If you only ever read one book - make it this one.5
It is hilarious - it is sad - how can you cry and laugh at the same time? Read about the Kakapo!
I bought and read this book the week it was released. I quoted from it this afternoon. My 6 year old son asked me about Kimodo dragons - he wants one for his birthday - I could explain exactly why I was saying no. I think that although this book is over 15 years old it is extremely relevant to today. We must learn about our disappearing world - this is the easiest, funniest and most painless ways to do it. I hope Douglas and Mark were as proud of this book as I am of their writing it. Every week we lose hundreds of species - I'm not the conservation gestapo, however I do think more about what I do to the world since I read this book. Maybe you will too.

Last Chance to See5
Most readers will probably be more familiar with Douglas Adams fictional output, but any fans of Hitch-Hikers Guide to the Galaxy et al would be making a grave mistake if they failed to investigate this book. Douglas Adams and Mark Carwardine's globe-trotting journey to visit some of the most endangered species on the planet is not only a thought-provoking treatise on the plight of extinction but also a funny and warm travelogue, with Adams playing the role of perpetually bemused Englishman abroad. Amusing, insightful, important and highly readable.

Don't blink!5
Somewhere in the depths of its vast corporate wisdom, the Guardian/Observer news organisation found a pearl of good sense. The pearl hatched a precious jewel of an idea. Send Douglas Adams, creator of Hitchhiker's Guide to the Galaxy, accompanied by zoologist Mark Carwadine, to seek out some of the Earth's disappearing species. His account is classic Adams, with vivid description, poignant observations and incisive study of the people and places he encountered. The age of this book is of small account, even with the "Mark's Last Word" update segment closing the book. The book remains a pleasure to read.

★ ★ ★ ★ ★

__ASSIGNMENT A__.
In the book reviews, what role does Douglas Adams play in the travelogue?
__ASSIGNMENT B__.
Proceed with the book reviews about Last Chance to See, continuing from the point where they stop.

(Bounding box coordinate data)
★ ★ ★ ★ ★

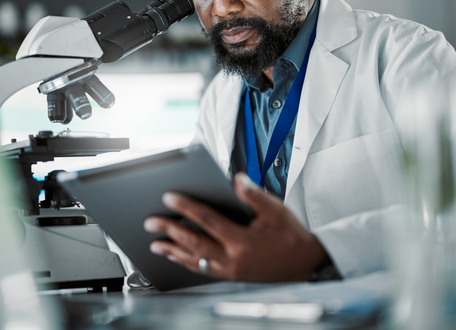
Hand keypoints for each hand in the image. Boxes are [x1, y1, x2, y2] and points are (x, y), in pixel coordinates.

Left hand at [143, 172, 326, 281]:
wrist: (305, 264)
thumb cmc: (290, 235)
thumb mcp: (275, 210)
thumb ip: (254, 195)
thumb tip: (236, 180)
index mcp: (242, 240)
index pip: (208, 220)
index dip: (186, 207)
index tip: (169, 197)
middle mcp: (232, 258)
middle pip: (194, 242)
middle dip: (170, 230)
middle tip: (151, 222)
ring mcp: (230, 270)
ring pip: (195, 259)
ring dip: (173, 251)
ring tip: (155, 243)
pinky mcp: (231, 275)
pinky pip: (203, 269)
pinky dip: (187, 262)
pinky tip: (177, 257)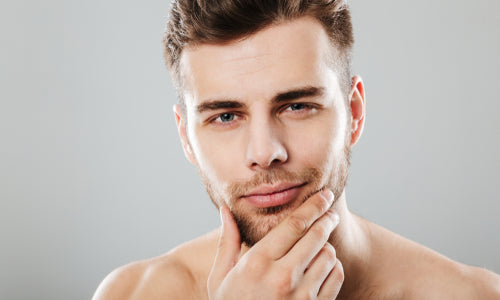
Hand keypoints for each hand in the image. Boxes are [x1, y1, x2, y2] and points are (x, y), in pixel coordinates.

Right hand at [207, 189, 343, 299]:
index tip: (323, 196)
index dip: (313, 206)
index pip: (294, 224)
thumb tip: (226, 210)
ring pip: (329, 254)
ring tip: (321, 243)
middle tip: (330, 211)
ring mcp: (301, 296)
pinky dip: (333, 267)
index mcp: (257, 263)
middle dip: (327, 218)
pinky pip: (336, 277)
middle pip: (316, 235)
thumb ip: (227, 242)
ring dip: (327, 245)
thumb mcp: (220, 278)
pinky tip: (323, 266)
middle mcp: (282, 277)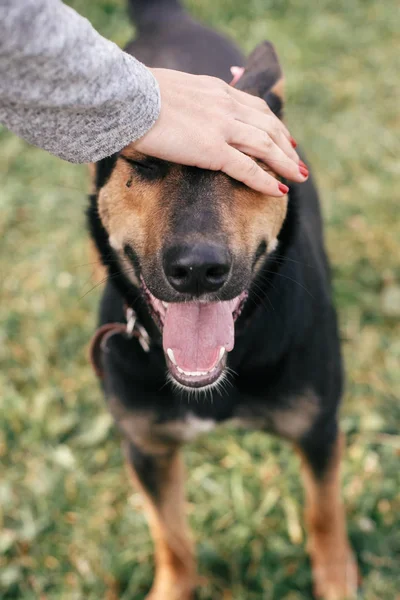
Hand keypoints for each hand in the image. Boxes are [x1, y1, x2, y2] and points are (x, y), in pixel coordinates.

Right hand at [130, 68, 306, 195]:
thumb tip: (172, 117)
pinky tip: (279, 190)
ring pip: (266, 146)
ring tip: (299, 177)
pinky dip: (266, 180)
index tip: (284, 136)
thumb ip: (181, 104)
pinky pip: (248, 168)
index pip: (254, 106)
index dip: (273, 123)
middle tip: (298, 160)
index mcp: (215, 90)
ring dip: (286, 163)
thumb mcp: (167, 91)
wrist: (128, 98)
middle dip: (286, 145)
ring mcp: (222, 127)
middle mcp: (225, 105)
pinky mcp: (213, 149)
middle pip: (268, 126)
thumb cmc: (135, 97)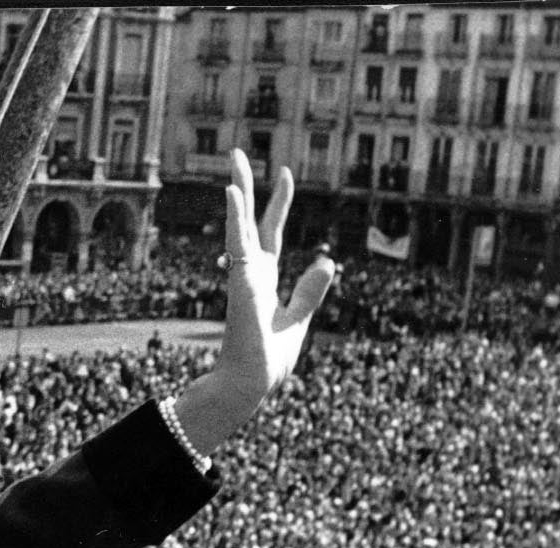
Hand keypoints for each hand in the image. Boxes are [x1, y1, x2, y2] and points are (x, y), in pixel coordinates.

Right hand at [176, 150, 336, 452]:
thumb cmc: (269, 359)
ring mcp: (243, 273)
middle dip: (245, 186)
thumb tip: (328, 260)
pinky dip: (234, 216)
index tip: (284, 175)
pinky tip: (232, 190)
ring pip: (240, 222)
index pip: (270, 232)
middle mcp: (249, 270)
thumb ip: (310, 291)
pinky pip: (237, 242)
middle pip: (247, 218)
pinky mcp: (240, 280)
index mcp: (263, 279)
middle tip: (238, 153)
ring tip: (235, 158)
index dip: (278, 203)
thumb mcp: (298, 320)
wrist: (252, 382)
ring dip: (237, 189)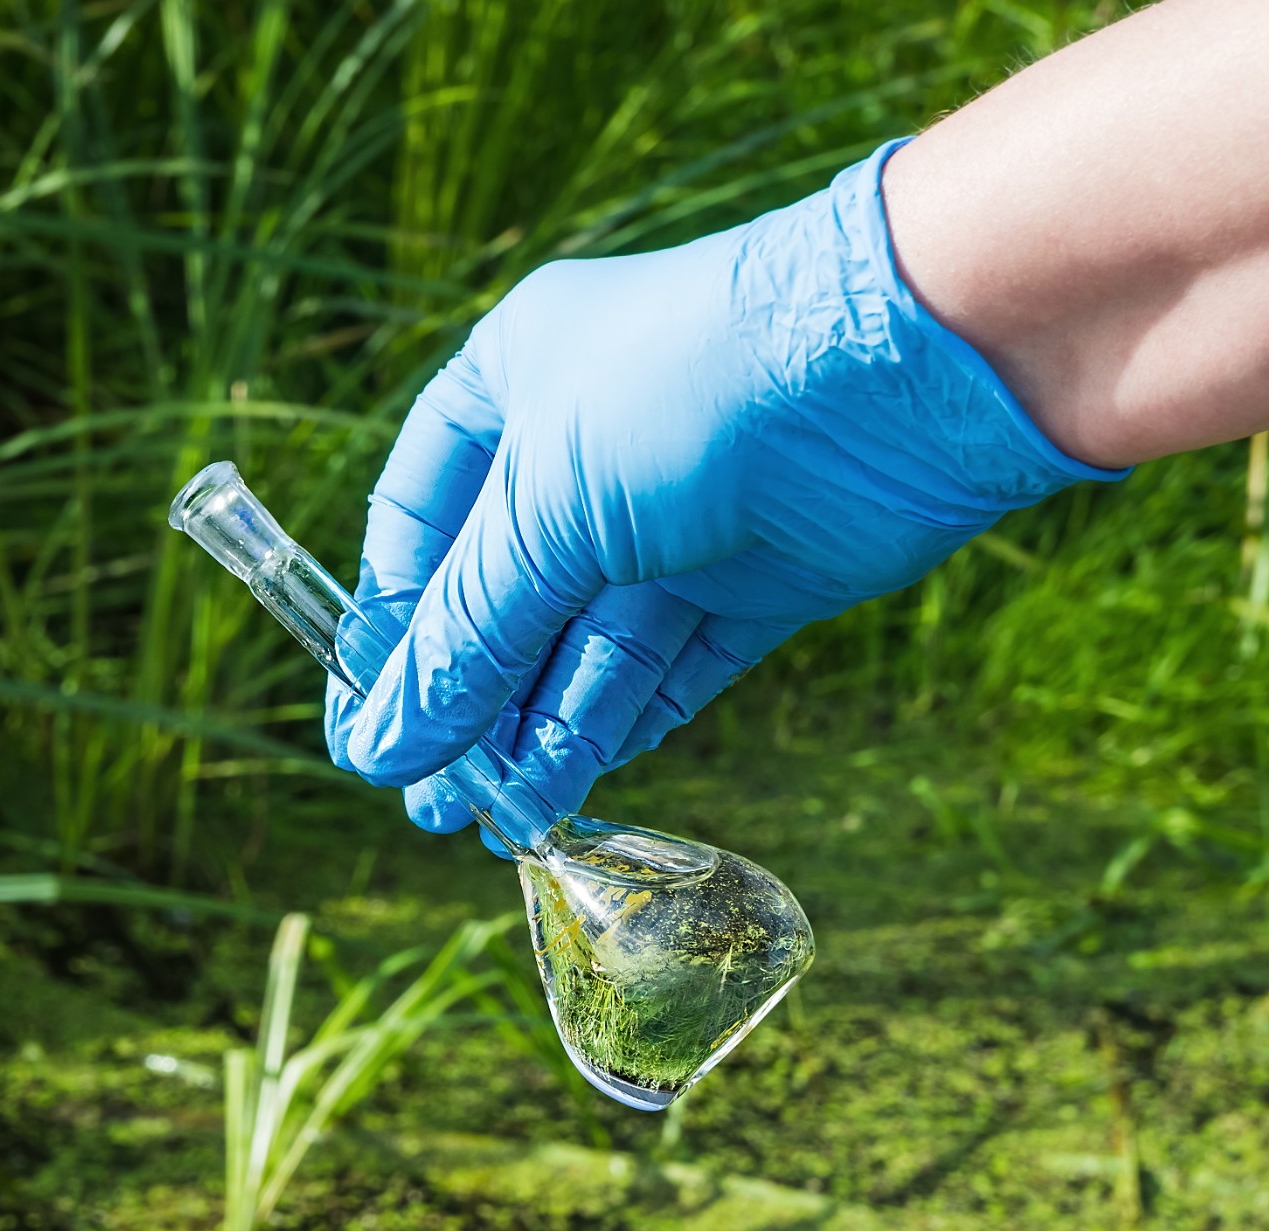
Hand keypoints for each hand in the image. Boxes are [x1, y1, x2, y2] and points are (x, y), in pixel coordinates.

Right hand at [326, 140, 1121, 842]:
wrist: (901, 371)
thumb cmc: (690, 392)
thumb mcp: (542, 510)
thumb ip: (466, 636)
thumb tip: (380, 747)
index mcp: (511, 386)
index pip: (419, 524)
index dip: (390, 625)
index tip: (367, 723)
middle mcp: (584, 453)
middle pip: (501, 600)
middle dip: (465, 702)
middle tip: (430, 805)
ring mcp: (670, 522)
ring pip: (579, 649)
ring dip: (533, 735)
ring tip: (492, 822)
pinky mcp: (748, 582)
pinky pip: (661, 670)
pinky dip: (613, 728)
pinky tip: (563, 789)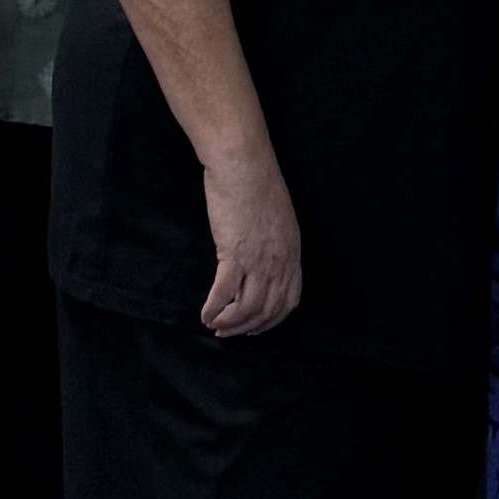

★ ★ ★ ★ ★

__RESULT A__.
He plays the perpetually bemused Englishman abroad.

__RESULT B__.
Starting by his admission that he was "entirely qualified" for his role as "an extremely ignorant non-zoologist", Adams then describes their visit to Madagascar to find the aye-aye. A nocturnal lemur that "seems to be assembled from bits of other animals". He notes that the island was bypassed by the monkeys due to continental drift. It was the lemurs that occupied the aboreal environment. This was fine for the lemus until a different monkey, humans, arrived and began cutting down the trees. The lemurs, having fewer places left to hide, are increasingly constrained for habitat. This, of course, is the theme of the entire book.

The touring team moves through Southeast Asia to view the komodo, which may be the origin of the many "dragon" myths. Komodos are eating machines. Adams description of the way tourists are entertained by feasting komodos isn't something for the squeamish. Yet as he rightly points out, there is a tourist dollar factor to consider in how some disappearing species are to be saved. Government action is to be considered, but when wildlife becomes symbolic to a regime, endangered animals are just as likely to be further threatened. A "Leapordskin Pillbox Hat" resting on a President's head isn't the best example of conservation of species.

Of all the poignant accounts in this narrative, the kakapo must rate very high in our concern. Adams sets the scene with a vivid description of New Zealand's South Island - a place to "make your brain quiver". Landing a helicopter in that landscape also makes the brain quiver as Adams account of flying onto a ridge top demonstrates. His radio operator refuses to look over the edge while interviewing the pilot. But all the skilful piloting is of no avail as the team seeks the object of their quest. A strange, flightless bird, whose mating call was like "A Heartbeat in the Night", no longer offers his call from the ridge top. The kakapo, which inhabited the mountains for millennia, mate infrequently in a courtship beset with difficulties. With no natural predators, they failed to adapt to human-introduced dogs, cats and rats. Consequently, the population is down to about forty individuals when Adams visited New Zealand. In this case, a government has expended much effort in protecting this plump, lonely bird. An island suffered an extinction due to New Zealand's conservation efforts - it killed every cat on it. Free of predators, the island is now home to all the kakapos in existence. Every parrot bears a number tag, and a name. We meet finger-chewing Ralph whose sharp, powerful beak that never did duty as a defensive weapon.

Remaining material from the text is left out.